Explanation.—In disposing of an appeal, the Joint Commissioner (Appeals) or the Commissioner (Appeals), may consider and decide any matter arising out of the proceedings in which the order appealed against was passed, notwithstanding that such matter was not raised before the Joint Commissioner (Appeals) or the Commissioner (Appeals), as the case may be, by the appellant.

4. In view of the above explanation below section 251 of the Act, the Ld. CIT (A) which were not the part of proceedings before the AO. As observed (supra) that the behaviour of the assessee was not appreciable before the AO, still in our opinion only real income can be taxed and there is no scope of taxing the notional income. As it is transpired that the assessee, came forward fully to adduce the evidences and to discuss the matter before the Ld. CIT (A). In that situation, in our opinion, a liberal view needs to be taken by the Ld. CIT (A) and matter is to be decided on its merits.

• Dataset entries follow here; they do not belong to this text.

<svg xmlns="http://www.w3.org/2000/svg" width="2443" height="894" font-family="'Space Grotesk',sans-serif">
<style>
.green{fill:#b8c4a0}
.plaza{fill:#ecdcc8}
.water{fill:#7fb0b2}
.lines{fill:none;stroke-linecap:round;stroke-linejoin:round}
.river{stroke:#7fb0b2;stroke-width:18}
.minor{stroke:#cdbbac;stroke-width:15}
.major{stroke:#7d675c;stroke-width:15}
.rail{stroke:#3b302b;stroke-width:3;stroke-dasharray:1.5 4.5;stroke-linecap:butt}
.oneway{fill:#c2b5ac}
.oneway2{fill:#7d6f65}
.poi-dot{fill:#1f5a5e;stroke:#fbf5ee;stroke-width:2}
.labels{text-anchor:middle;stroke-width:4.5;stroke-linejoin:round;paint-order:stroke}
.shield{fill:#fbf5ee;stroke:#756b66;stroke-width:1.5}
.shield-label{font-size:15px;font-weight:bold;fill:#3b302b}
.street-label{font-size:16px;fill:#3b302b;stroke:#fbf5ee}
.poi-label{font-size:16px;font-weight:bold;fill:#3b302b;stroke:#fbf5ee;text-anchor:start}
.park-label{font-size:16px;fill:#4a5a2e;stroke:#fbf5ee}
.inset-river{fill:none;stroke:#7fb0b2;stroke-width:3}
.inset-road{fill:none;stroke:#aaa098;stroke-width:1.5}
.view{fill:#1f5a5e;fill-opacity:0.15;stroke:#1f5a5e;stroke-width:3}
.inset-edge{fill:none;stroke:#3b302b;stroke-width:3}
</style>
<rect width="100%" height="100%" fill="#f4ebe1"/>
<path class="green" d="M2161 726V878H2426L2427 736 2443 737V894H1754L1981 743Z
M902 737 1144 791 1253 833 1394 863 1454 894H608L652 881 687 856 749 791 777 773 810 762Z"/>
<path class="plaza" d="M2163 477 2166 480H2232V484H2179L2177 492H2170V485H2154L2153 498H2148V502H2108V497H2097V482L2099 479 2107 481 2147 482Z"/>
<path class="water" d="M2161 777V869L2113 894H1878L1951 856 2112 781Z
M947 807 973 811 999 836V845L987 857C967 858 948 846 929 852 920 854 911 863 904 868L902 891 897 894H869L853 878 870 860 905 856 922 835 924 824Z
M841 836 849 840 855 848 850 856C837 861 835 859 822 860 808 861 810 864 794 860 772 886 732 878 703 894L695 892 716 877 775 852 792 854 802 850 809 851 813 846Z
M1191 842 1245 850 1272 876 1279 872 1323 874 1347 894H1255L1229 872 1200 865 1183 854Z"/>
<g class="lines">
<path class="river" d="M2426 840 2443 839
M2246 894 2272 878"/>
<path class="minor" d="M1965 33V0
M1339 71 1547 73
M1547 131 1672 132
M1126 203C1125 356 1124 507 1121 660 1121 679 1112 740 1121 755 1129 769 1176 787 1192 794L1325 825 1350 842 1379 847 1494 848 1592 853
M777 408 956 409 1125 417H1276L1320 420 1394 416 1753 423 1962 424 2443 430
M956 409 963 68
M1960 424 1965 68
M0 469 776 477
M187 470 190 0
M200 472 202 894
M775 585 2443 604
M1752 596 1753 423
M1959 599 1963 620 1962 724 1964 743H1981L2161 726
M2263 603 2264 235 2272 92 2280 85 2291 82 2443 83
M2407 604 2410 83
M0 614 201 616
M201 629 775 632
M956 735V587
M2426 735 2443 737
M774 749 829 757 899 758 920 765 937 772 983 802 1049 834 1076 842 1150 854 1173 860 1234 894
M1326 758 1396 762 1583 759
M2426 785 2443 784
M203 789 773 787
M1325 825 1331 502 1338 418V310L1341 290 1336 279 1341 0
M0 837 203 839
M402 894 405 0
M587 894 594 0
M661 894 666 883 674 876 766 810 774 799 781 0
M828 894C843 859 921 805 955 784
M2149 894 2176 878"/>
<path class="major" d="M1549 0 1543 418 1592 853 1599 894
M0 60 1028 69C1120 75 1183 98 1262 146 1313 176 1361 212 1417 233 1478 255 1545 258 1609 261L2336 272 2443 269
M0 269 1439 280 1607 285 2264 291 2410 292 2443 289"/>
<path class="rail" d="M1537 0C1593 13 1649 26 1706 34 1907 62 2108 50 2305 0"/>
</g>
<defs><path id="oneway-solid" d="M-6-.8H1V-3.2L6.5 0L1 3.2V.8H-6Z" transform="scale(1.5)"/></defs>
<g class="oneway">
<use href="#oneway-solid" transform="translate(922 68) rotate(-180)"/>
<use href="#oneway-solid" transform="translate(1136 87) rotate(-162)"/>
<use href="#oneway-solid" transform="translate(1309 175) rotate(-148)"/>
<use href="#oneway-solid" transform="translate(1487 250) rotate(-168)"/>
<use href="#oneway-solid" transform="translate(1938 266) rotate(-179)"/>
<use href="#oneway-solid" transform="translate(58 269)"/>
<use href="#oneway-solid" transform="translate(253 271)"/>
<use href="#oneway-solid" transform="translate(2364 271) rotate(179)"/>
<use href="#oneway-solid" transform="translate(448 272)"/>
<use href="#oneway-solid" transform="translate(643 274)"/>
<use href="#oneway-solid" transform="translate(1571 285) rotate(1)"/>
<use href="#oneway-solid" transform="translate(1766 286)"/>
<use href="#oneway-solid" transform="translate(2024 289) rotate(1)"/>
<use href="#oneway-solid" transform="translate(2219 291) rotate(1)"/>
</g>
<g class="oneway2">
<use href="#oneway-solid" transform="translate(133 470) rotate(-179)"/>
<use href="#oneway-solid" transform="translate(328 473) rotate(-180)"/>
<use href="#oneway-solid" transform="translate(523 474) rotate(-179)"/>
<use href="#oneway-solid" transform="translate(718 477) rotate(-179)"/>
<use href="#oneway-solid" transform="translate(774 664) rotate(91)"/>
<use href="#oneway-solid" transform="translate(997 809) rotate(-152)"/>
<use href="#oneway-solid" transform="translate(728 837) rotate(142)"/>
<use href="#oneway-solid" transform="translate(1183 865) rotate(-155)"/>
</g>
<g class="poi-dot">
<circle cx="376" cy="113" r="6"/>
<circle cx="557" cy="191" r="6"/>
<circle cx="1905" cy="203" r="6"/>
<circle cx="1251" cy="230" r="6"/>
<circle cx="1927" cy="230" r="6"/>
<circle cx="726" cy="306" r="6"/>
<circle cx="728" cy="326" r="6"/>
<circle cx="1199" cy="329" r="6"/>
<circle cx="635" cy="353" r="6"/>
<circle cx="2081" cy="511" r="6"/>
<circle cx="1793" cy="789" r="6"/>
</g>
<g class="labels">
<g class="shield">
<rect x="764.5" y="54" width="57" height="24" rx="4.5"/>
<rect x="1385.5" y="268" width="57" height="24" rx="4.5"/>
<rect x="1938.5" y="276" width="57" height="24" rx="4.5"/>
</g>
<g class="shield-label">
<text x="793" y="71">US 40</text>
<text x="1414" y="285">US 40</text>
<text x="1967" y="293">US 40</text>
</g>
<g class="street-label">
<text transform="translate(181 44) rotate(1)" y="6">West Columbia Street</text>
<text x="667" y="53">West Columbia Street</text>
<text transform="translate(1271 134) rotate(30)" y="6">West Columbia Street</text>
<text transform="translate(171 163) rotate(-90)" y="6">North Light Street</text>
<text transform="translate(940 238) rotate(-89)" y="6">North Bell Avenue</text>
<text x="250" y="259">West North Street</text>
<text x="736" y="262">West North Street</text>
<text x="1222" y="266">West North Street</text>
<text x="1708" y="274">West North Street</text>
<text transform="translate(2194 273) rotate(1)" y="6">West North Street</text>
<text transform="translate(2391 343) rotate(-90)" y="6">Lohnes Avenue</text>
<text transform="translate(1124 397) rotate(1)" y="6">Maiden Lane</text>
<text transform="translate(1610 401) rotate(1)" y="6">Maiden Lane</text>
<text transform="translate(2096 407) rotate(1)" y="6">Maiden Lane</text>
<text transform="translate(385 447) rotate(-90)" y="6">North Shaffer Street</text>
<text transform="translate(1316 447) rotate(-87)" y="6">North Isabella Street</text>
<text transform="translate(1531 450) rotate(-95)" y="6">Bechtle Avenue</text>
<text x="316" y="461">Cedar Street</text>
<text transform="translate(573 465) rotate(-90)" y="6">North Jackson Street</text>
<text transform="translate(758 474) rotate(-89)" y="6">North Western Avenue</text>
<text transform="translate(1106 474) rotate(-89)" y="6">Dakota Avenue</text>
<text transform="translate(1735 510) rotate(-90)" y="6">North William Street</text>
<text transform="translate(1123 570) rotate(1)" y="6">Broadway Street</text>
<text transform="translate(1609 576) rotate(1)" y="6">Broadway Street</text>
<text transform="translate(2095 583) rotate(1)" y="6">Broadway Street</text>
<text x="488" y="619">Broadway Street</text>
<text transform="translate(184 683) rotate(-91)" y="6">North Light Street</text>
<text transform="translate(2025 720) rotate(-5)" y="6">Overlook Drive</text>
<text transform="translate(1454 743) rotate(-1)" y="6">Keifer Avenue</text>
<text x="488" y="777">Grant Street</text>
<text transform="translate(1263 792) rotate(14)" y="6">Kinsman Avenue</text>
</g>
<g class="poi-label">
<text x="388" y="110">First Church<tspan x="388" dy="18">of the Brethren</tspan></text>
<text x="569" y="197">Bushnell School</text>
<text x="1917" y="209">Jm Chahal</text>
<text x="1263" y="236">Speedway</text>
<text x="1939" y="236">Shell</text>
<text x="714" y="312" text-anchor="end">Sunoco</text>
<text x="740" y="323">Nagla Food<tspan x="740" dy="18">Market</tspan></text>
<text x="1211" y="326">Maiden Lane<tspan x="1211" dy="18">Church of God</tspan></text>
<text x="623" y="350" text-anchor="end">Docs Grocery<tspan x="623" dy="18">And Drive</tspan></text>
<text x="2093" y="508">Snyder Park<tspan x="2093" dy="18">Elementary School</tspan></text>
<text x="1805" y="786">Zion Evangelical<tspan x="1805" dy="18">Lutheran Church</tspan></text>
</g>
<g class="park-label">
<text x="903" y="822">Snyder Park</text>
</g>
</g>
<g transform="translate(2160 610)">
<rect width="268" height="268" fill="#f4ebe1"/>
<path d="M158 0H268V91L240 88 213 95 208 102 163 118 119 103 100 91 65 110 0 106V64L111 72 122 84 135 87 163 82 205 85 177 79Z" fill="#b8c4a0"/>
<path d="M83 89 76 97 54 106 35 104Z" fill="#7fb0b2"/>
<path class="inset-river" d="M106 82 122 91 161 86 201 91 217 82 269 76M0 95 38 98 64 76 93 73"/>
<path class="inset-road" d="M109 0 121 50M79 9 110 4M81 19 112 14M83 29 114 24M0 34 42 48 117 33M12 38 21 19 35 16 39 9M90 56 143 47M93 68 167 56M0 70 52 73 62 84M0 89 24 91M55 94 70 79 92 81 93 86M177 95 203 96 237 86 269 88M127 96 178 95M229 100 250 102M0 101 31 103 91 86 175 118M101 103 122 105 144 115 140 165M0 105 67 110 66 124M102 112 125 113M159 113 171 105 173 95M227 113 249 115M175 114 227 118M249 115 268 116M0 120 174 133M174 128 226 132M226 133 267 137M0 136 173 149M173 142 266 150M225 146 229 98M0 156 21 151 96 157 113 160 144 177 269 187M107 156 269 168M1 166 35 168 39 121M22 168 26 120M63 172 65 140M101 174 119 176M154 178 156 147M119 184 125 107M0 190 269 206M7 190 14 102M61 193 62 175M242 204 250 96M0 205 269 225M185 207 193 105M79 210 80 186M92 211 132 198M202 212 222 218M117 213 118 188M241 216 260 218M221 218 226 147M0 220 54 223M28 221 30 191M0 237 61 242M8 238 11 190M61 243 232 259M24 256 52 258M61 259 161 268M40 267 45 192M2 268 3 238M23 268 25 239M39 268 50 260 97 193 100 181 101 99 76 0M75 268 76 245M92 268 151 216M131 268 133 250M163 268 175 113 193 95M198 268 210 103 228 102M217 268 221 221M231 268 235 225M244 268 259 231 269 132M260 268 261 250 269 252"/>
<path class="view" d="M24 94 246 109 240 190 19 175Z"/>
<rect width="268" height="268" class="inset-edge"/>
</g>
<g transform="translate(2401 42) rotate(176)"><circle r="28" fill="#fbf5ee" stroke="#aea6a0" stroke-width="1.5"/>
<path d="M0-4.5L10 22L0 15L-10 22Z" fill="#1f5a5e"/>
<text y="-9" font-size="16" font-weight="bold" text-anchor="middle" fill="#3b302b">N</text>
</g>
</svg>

5. Before us the assessee submitted that he was involved in the business of trading of Kota Stones. The purchases were made by the assessee from Ramganj Mandi, Kota sale and most of the sales are made at Delhi, Gurgaon, Noida and Jaipur etc. where the buyer of the goods deposit the sale proceeds in the bank account of the assessee. The amount so deposited was withdrawn by the assessee for making payments of the purchases. To substantiate its indulgence in business the assessee produced and filed before us the registration certificate issued by the VAT Department, confirming his details like name, address, type of business etc.

6. It was submitted before the Ld. CIT (A), that for A.Y. 2010-11, i.e. immediate preceding year, the revenue has accepted the income of the assessee at Rs. 1,42,000/- on cash deposit of Rs. 13,69,875/-, while assessed the income of the assessee u/s. 143(3) r.w.s. 147 of the Act. Alternatively, the assessee relied on Peak Credit Theory and figure comes out to be Rs. 1, 39,000/-. It is observed that the assessee is in the business of retail, where section 44AD of the Act can be applied and Gross deposit can be taxed @ 8% on total deposit as net profit of the business, which comes to Rs. 2,04,536/-.

7. This fact is not under challenge now that the assessee was indulge in the business of Kota Stone on retail basis, as the same position has been accepted by the Revenue in immediate preceding A.Y. In view of this fact, Ground No. 1 raised by the assessee is partially allowed and addition is restricted upto Rs. 2, 05,000/-and addition made by the AO of Rs. 25, 56,700/- and further confirmed by the Ld. CIT (A) is deleted.

8. In the result, the appeal of the assessee is partly allowed.

Order pronounced in the open court on 20thday of December 2024.